Соснин кивнул. – Те, кому хорошо за тридцать, обычно молодеют на фоне древней, разбросавшей камни гармонии. А Гаккелю-отцу уже не помолодеть, худо авангардисту – принципиально игнорирует аркады, колоннады, карнизы.
– Знаешь? – Шанский был задет, привык первым сообщать новости.
Снова кивнул – знал, но не сказал Шанскому, кто тот «средненький благополучненький музыкантик». Гнусно в душе заныло – знал, что ждёт Нелли и её нового, на сей раз последнего муженька, знал и не смел поделиться знанием: интуитивный, но вполне рациональный ступор, табу… он что, идиот? Он знал такое, во что никто бы всё равно не поверил.
Приоткрылась дверь – Гошка Забель с Художником.
Художник виновато-рассеянно улыбался, расстегнул воротник ковбойки – не хватало дыхания, тёмно-карие глаза разгорались на побледневшем лице… походил уже на себя-другого на «Автопортрете с патефоном» и на себя-другого – там; медленно сглотнул с ладони горошинку нитроглицерина, Гошка прокомментировал. – На четвёртый этаж взобрался, этажи такие высокие.
Да, у Художника учащались приступы.
Сколько лет ему оставалось?
Соснин молчал, сражённый простенькой несуразицей. Художник, проводник по загробным видимостям, где не существовали ни пространство, ни время, сейчас сам не мог знать того, что узнал от него Соснин на той просветительской прогулке по потустороннему быту. Там Художник знал что-то, что боялся, да и не мог вслух высказать – знал что-то пронзительное, убойное для земного разума, теперь сам Соснин спасался молчанием. И сейчас, здесь до штришка представлял себе картины, которые успеет ещё написать Художник, рассматривал мысленным взором их, не написанные пока, серебристые карандашные картины, «Окна», «Несение креста», да, рассматривал. Это не укладывалось в голове, но что было, то было.
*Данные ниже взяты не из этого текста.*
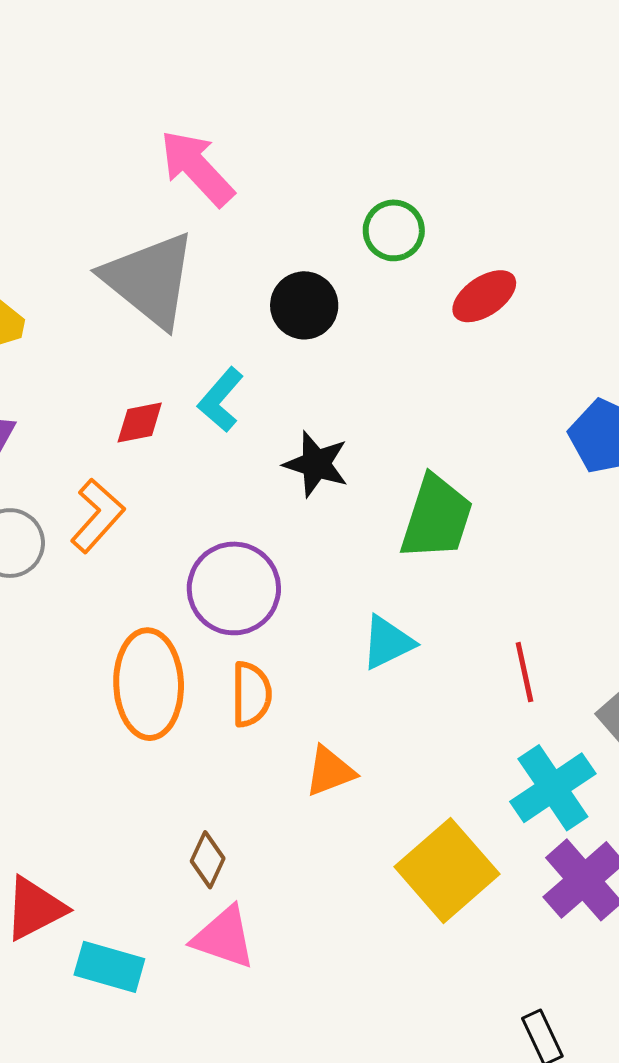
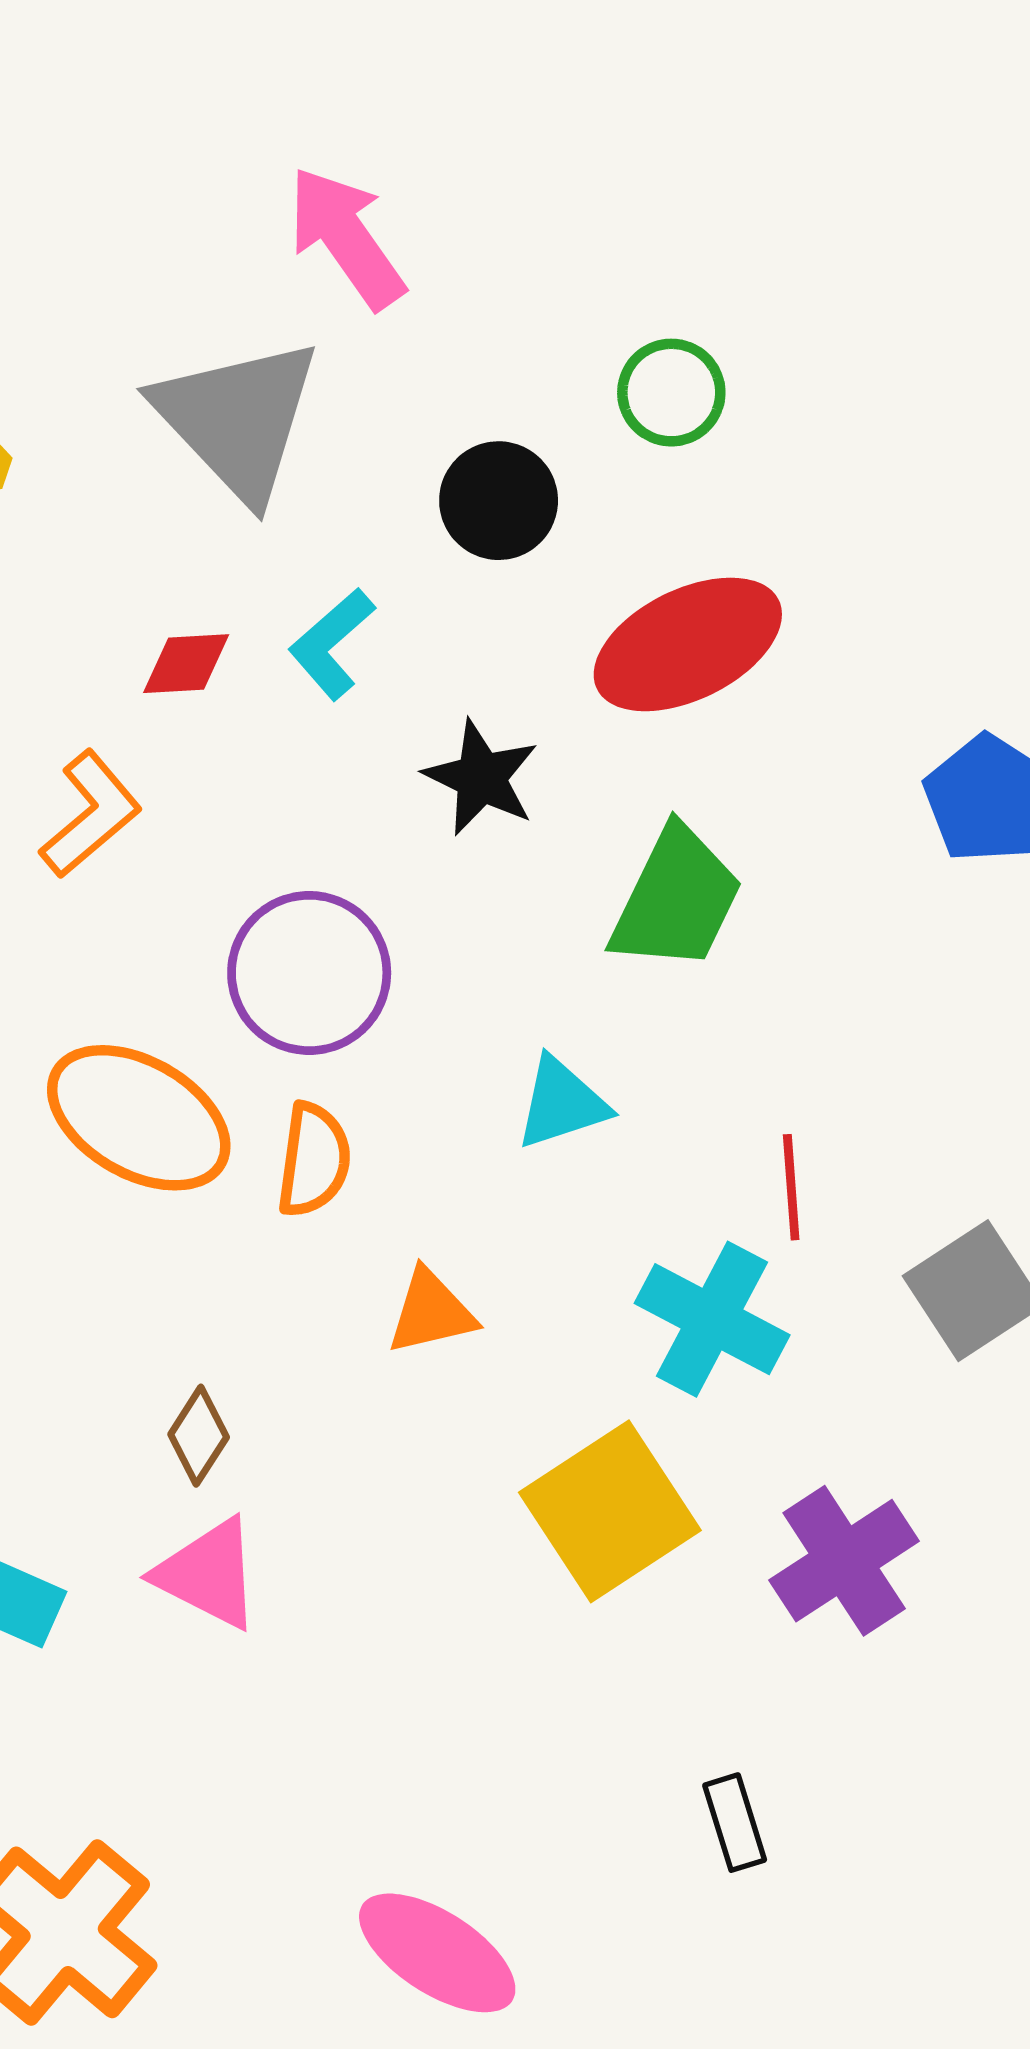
red ellipse: (484, 296) -> (688, 644), moved, size x1.6
orange ellipse: (149, 684) -> (139, 1118), turned -66
cyan cross: (553, 788) -> (712, 1319), moved, turned -36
– Костя Кузьминский разбудил звонком под утро, я только лёг, пьяный в доску, заснул, – разливал водку Шанский, – у вас сколько времени, кричит Костя, запутался в часовых поясах. К себе в Техас, в Остин, зовёт, зачем, кричит, тебе модная всемирная помойка, Париж? А мне-то покопаться в культурных отбросах надо, что мне делать в жаркой чистенькой техасской тьмутаракани?
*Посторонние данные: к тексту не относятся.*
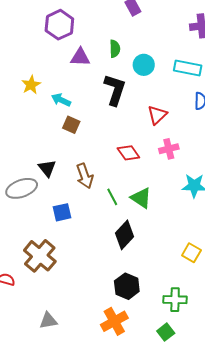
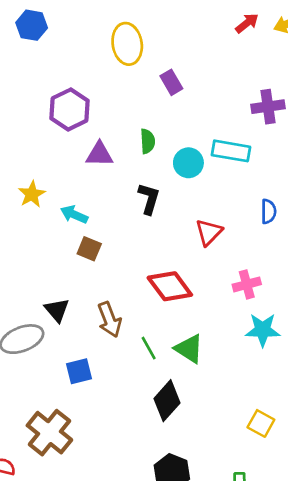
cyan rectangle: (188, 68) -> (231, 151), moved
black L-shape: (115, 90) -> (149, 199), size x0.7
pink cross: (169, 149) -> (247, 284), moved
red diamond: (128, 153) -> (170, 286), size x1.4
– Посещать родео в ковбойской шляпе, – выдавил Соснин.
– Правда, что Костя на вернисаж в музее Гуггенгейма пожаловал голышом?
– Правда, «Ньюйоркер» дал фоторазворот.
– В Костином духе – убить метафору живым фактом.
– Какую ещё метафору?
– Голого короля.
– Ну, давайте! Жажда замучила.
Одновременно ввалились продрогшие, с мокрыми по щиколотки ногами, московский теоретик и Гена Алексеев, принесли водку.
– Упьёмся!
– А за что пить, за что?
– За то, чтобы они – сдохли!
– Их не берут болячки, они, прогрессивные паралитики, как коллективный Лукич, – вечно живые.
– Есть и молодняк, доблестного Григория Васильевича забирают в Москву.
– Наломал дров и – на повышение!
– Ну да, многообещающий молодняк, с железными зубами! Сдохнут одни, так другие, такие же, всегда на всё готовые, на запасном пути. Рейх вечен!
– Не дают и не дадут дышать! – выкрикнул Гоша, – ещё и дустом потравят.
– Илюшка, скажи, нам скоро каюк? – Милка тряхнула огненно-рыжими волосами, – скажи, ты, по-моему, что-то знаешь.
Соснин еле удержался, смолчал.
– Ничто не вечно под луной, – поднял рюмку московский теоретик, – дряхлеющая империя развалится, скоро уже.
– Ты всё о своём, профессиональный оптимист, – допил Шанский, – ex novo? Сам-то ноги промочил в бескрайней и бездонной, вопреки злоупотреблениям канцерогенным асфальтом, луже. Кто осмелится разрушить ракетно-ядерный Миргород?